- Activity: Nothing in the records may be changed; reproduce all of them.

- Excerpted data:
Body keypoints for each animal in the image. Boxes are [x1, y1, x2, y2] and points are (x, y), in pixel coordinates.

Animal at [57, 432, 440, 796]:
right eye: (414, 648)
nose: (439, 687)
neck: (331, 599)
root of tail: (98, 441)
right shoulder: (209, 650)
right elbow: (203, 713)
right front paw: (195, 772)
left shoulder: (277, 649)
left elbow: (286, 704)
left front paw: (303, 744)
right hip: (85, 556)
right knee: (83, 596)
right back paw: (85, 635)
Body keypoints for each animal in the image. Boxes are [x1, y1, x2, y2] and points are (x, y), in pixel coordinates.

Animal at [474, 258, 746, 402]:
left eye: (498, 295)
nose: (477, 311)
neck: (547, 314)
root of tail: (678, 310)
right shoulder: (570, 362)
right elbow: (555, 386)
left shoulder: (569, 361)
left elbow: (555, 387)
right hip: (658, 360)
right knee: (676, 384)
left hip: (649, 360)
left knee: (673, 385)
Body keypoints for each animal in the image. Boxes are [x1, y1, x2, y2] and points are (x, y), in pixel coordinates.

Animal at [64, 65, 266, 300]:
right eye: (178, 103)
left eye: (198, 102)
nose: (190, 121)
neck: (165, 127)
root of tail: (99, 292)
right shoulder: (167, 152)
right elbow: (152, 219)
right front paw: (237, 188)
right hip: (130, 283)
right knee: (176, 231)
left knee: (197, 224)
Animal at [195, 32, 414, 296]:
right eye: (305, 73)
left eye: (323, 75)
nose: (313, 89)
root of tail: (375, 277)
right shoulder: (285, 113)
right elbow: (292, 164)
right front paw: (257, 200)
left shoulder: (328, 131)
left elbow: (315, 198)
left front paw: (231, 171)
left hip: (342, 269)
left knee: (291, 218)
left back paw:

- Expected answer:
Body keypoints for each animal in the image. Boxes are [x1, y1, x2, y2] and points are (x, y), in pixel coordinates.

Animal at [57, 432, 440, 796]:
right eye: (414, 648)
nose: (439, 687)
neck: (331, 599)
root of tail: (98, 441)
right shoulder: (209, 650)
right elbow: (203, 713)
right front paw: (195, 772)
left shoulder: (277, 649)
left elbow: (286, 704)
left front paw: (303, 744)
right hip: (85, 556)
right knee: (83, 596)
right back paw: (85, 635)
Body keypoints for each animal in the image. Boxes are [x1, y1, x2, y2] and points are (x, y), in pixel coordinates.

Animal at [474, 258, 746, 402]:
left eye: (498, 295)
nose: (477, 311)
neck: (547, 314)
root of tail: (678, 310)
right shoulder: (570, 362)
right elbow: (555, 386)
left shoulder: (569, 361)
left elbow: (555, 387)
right hip: (658, 360)
right knee: (676, 384)
left hip: (649, 360)
left knee: (673, 385)
Body keypoints for each animal in the image. Boxes are [x1, y1, x2, y2] and points are (x, y), in pixel coordinates.

Animal at [64, 65, 266, 300]:
right eye: (178, 103)
left eye: (198, 102)
nose: (190, 121)
neck: (165, 127)
root of tail: (99, 292)
right shoulder: (167, 152)
right elbow: (152, 219)
right front paw: (237, 188)
right hip: (130, 283)
right knee: (176, 231)
left knee: (197, 224)
Animal at [195, 32, 414, 296]:
right eye: (305, 73)
left eye: (323, 75)
nose: (313, 89)
root of tail: (375, 277)
right shoulder: (285, 113)
right elbow: (292, 164)
right front paw: (257, 200)
left shoulder: (328, 131)
left elbow: (315, 198)
left front paw: (231, 171)
left hip: (342, 269)
left knee: (291, 218)
left back paw:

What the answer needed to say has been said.